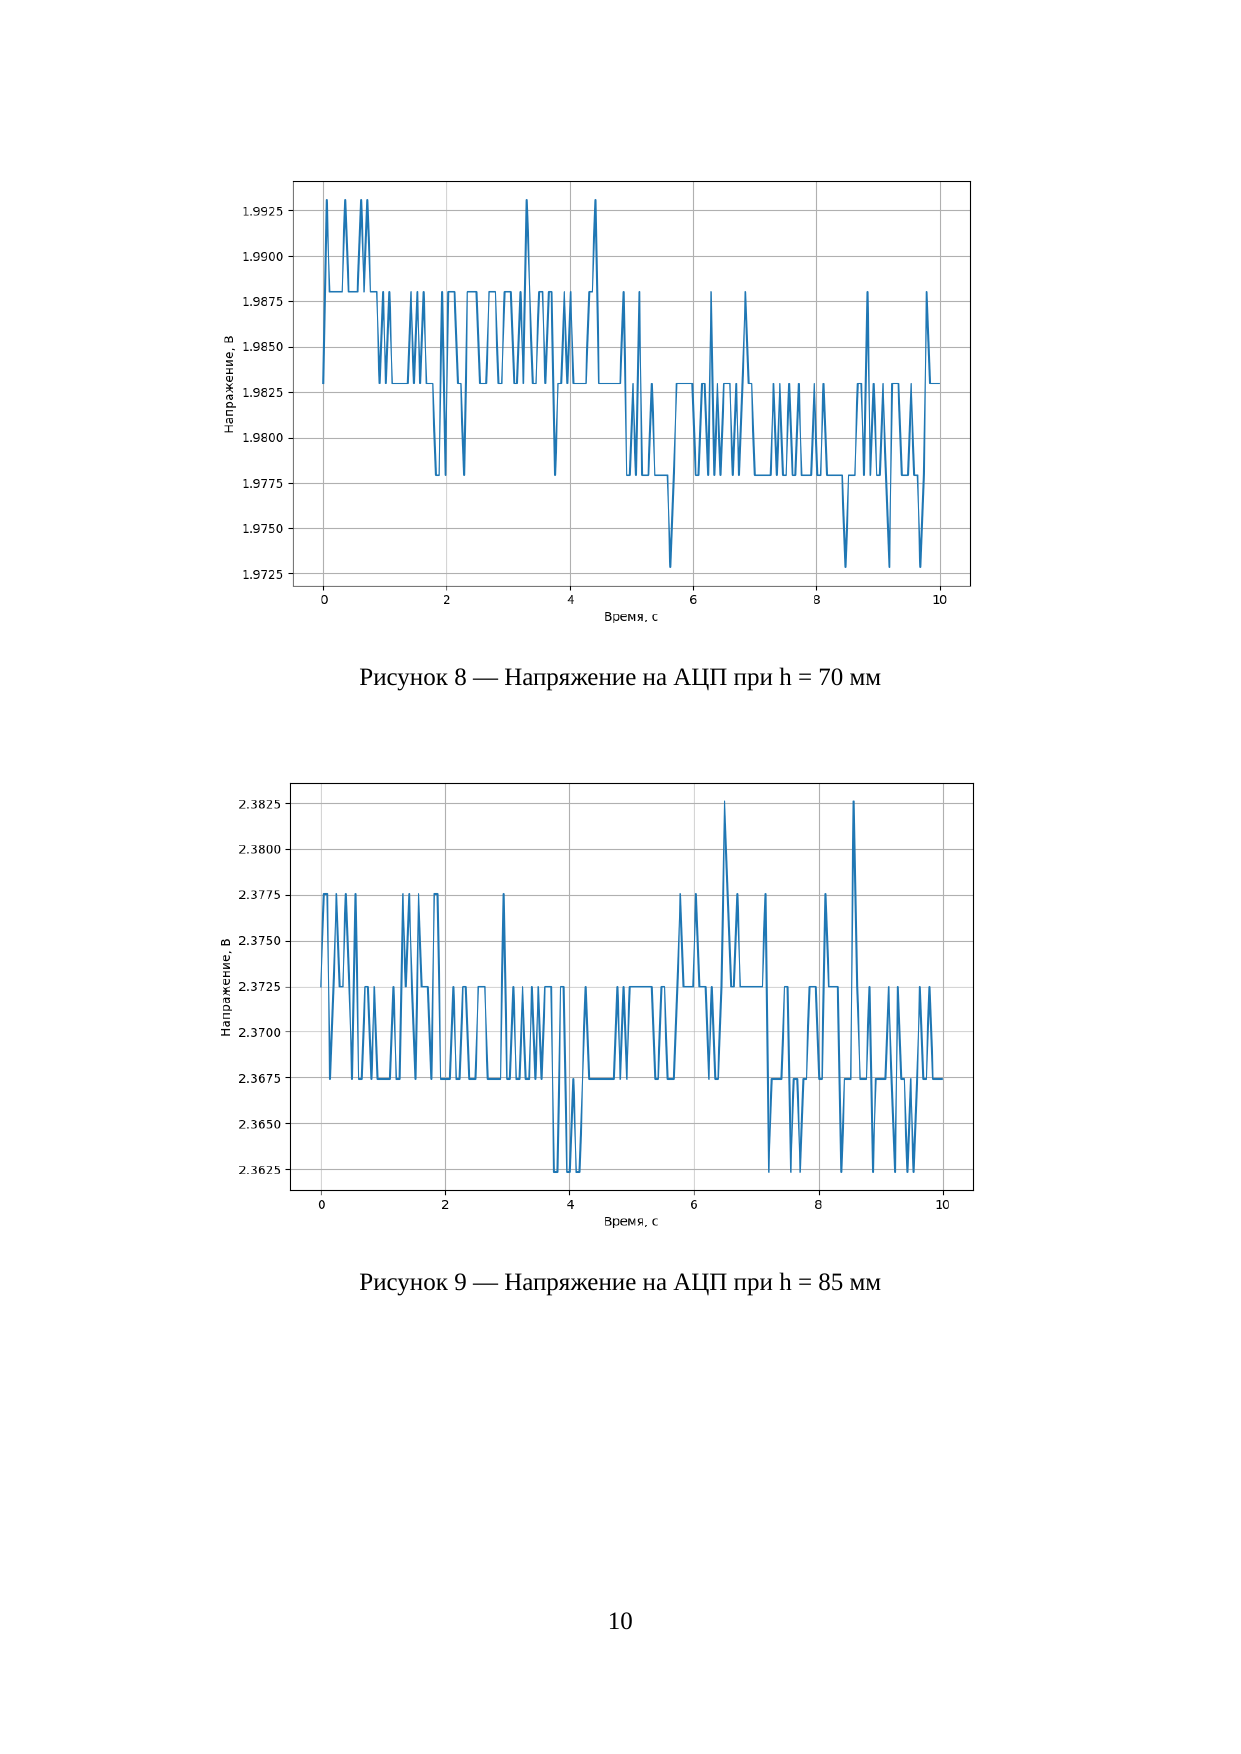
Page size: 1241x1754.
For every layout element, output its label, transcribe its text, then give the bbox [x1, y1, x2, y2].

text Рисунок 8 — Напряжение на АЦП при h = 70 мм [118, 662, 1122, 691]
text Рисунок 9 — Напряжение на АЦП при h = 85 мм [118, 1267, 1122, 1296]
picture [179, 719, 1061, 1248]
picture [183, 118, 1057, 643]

◆ Given task
Recast each line of the items above as a Markdown table with the columns No. and Line, numbering the rows and omitting blank lines. Do not include the pictures in your answer.

◆ Exercise solution
| No. | Line |
|---|---|
| 1 | Page size: 1241x1754. |
| 2 | For every layout element, output its label, transcribe its text, then give the bbox [x1, y1, x2, y2]. |
| 3 | text Рисунок 8 — Напряжение на АЦП при h = 70 мм [118, 662, 1122, 691] |
| 4 | text Рисунок 9 — Напряжение на АЦП при h = 85 мм [118, 1267, 1122, 1296] |
| 5 | picture [179, 719, 1061, 1248] |
| 6 | picture [183, 118, 1057, 643] |